▶ _Text under study_
- - - - - - -

Meet the New Boss: The New/Old Supreme Court Commentary
Meet the New Boss: The New/Old Supreme Court
Edited by: Jeremiah Lee

JURIST Guest Columnist Adam Samaha of the University of Chicago Law School says that this Term's US Supreme Court cases will likely reveal whether we have a new boss on the Court who can push its decisions in new directions, or whether we have an old boss in the form of precedent slowing drives for change…


Now that the spectacle of the latest judicial confirmations is well and truly behind us, we are down to the business of identifying meaningful change at the Supreme Court as it opens its new Term. The two should not be confused.

True, Court personnel changes might make for good television. (Think Robert Bork, not Ruth Ginsburg.) Plus changes in the cast of characters open possibilities for unanticipated season finales. But new faces do not always foreshadow new outcomes. And old faces may develop new complexions. If we want to predict how the new ensemble will decide its cases, we have to forecast locations of power within the Court.

- - - - - - -

▶ _Extracted material_
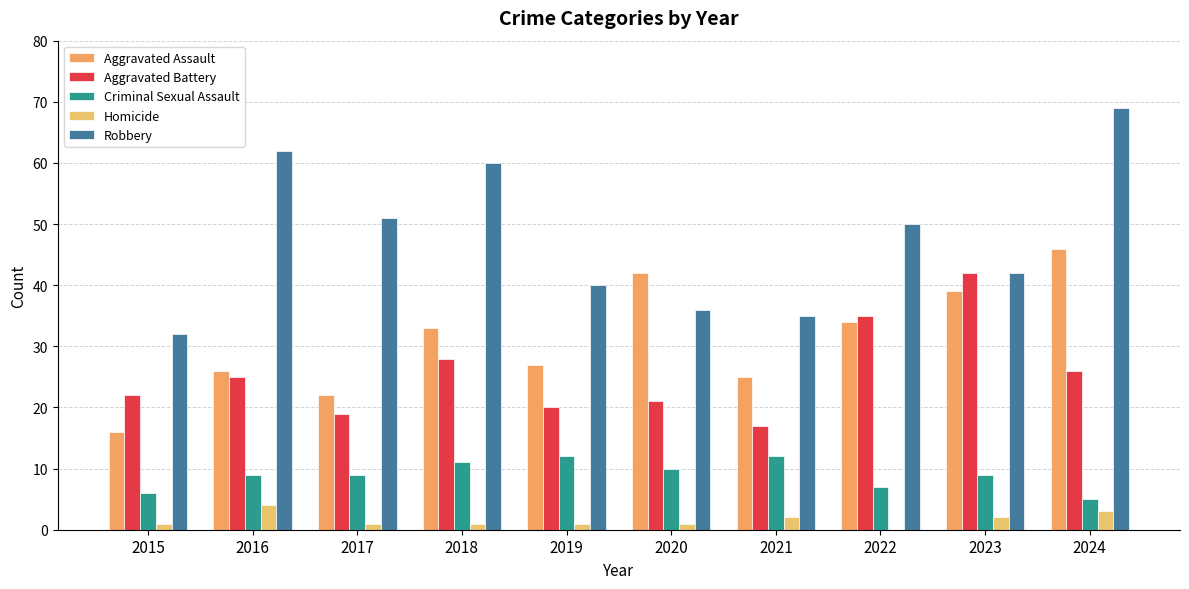

Which series has the widest spread of values?

Robbery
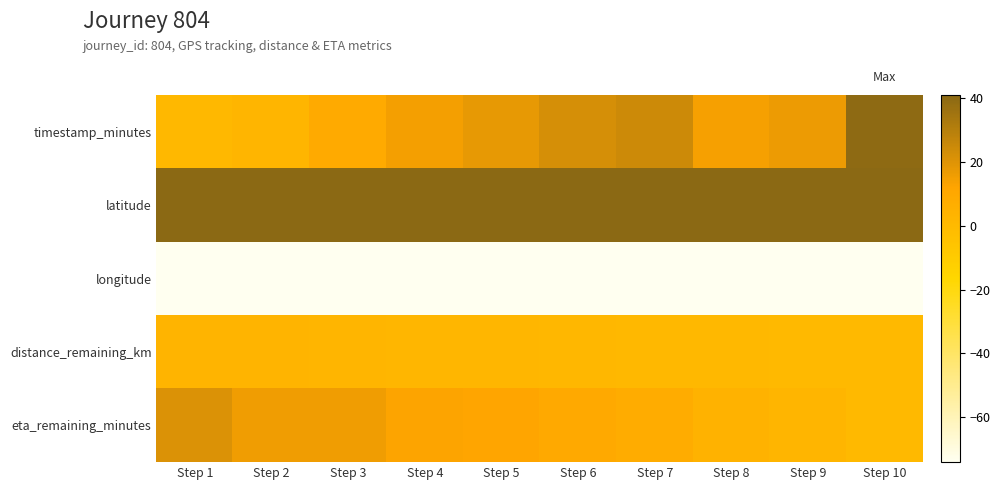

Reading left to right, extract all data points from this chart.

timestamp_minutes: Step 1=0.8	Step 2=2.5	Step 3=8.7	Step 4=14.5	Step 5=17.7	Step 6=22.2	Step 7=24.2	Step 8=14.1	Step 9=16.1	Step 10=39.8
latitude: Step 1=40.7	Step 2=40.7	Step 3=40.7	Step 4=40.7	Step 5=40.7	Step 6=40.7	Step 7=40.7	Step 8=40.7	Step 9=40.7	Step 10=40.7
longitude: Step 1=-74.0	Step 2=-74.0	Step 3=-74.0	Step 4=-74.0	Step 5=-74.0	Step 6=-74.0	Step 7=-74.0	Step 8=-74.0	Step 9=-74.0	Step 10=-74.0
distance_remaining_km: Step 1=3.2	Step 2=2.9	Step 3=2.5	Step 4=2.1	Step 5=1.8	Step 6=1.4	Step 7=1.1	Step 8=0.7	Step 9=0.4	Step 10=0.0
eta_remaining_minutes: Step 1=20.9	Step 2=15.5	Step 3=15.4	Step 4=12.1	Step 5=12.0	Step 6=9.1	Step 7=7.6	Step 8=4.2	Step 9=2.3	Step 10=0.0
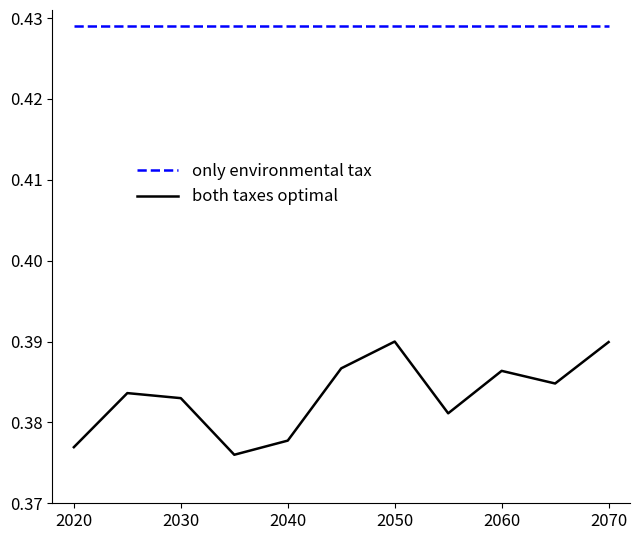

Count the number of data series in this chart.

2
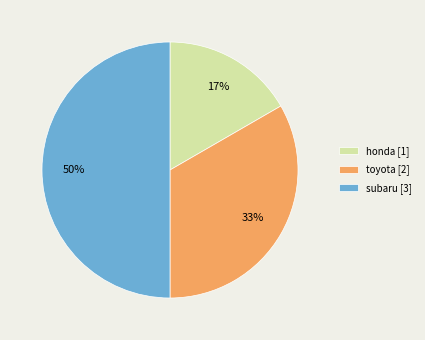

Which category has the smallest portion of the pie?

honda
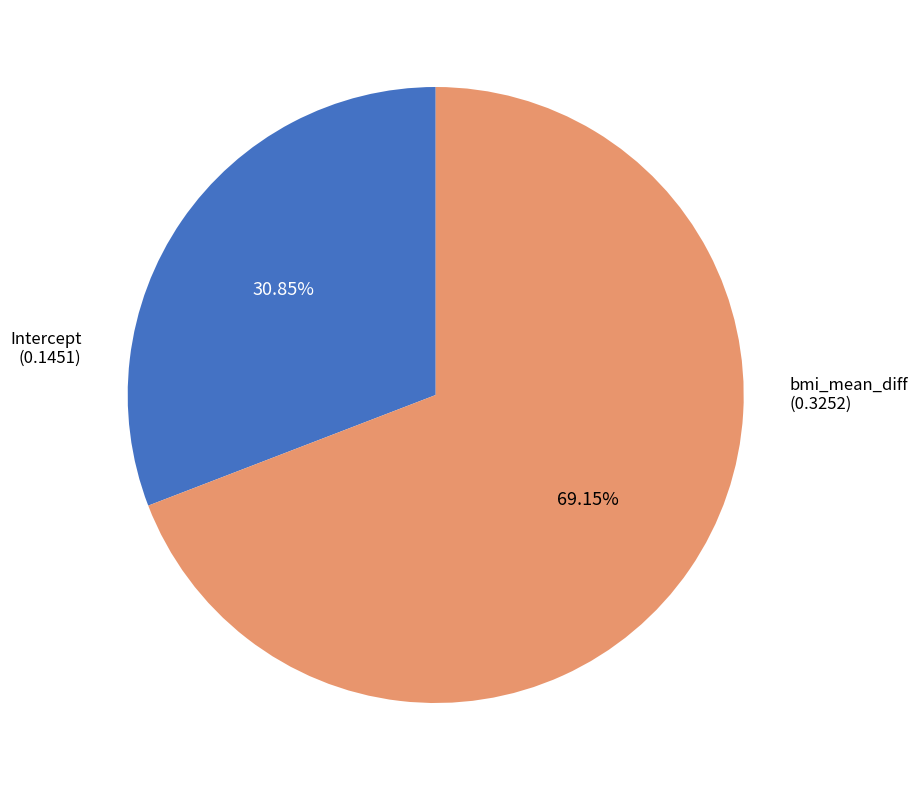

Is there a majority slice in this chart?

Yes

- - - - - - -

▶ _Task list_
(a) From the Supreme Court commentary, extract the passage between "Now that the" and "within the Court.", inclusive.
(b) Gather every line in the listing that contains the word "Which", matching case exactly.

▶ _Responses in order_
(a)
Now that the spectacle of the latest judicial confirmations is well and truly behind us, we are down to the business of identifying meaningful change at the Supreme Court as it opens its new Term. The two should not be confused.

True, Court personnel changes might make for good television. (Think Robert Bork, not Ruth Ginsburg.) Plus changes in the cast of characters open possibilities for unanticipated season finales. But new faces do not always foreshadow new outcomes. And old faces may develop new complexions. If we want to predict how the new ensemble will decide its cases, we have to forecast locations of power within the Court.

(b)
Which series has the widest spread of values?
Which category has the smallest portion of the pie?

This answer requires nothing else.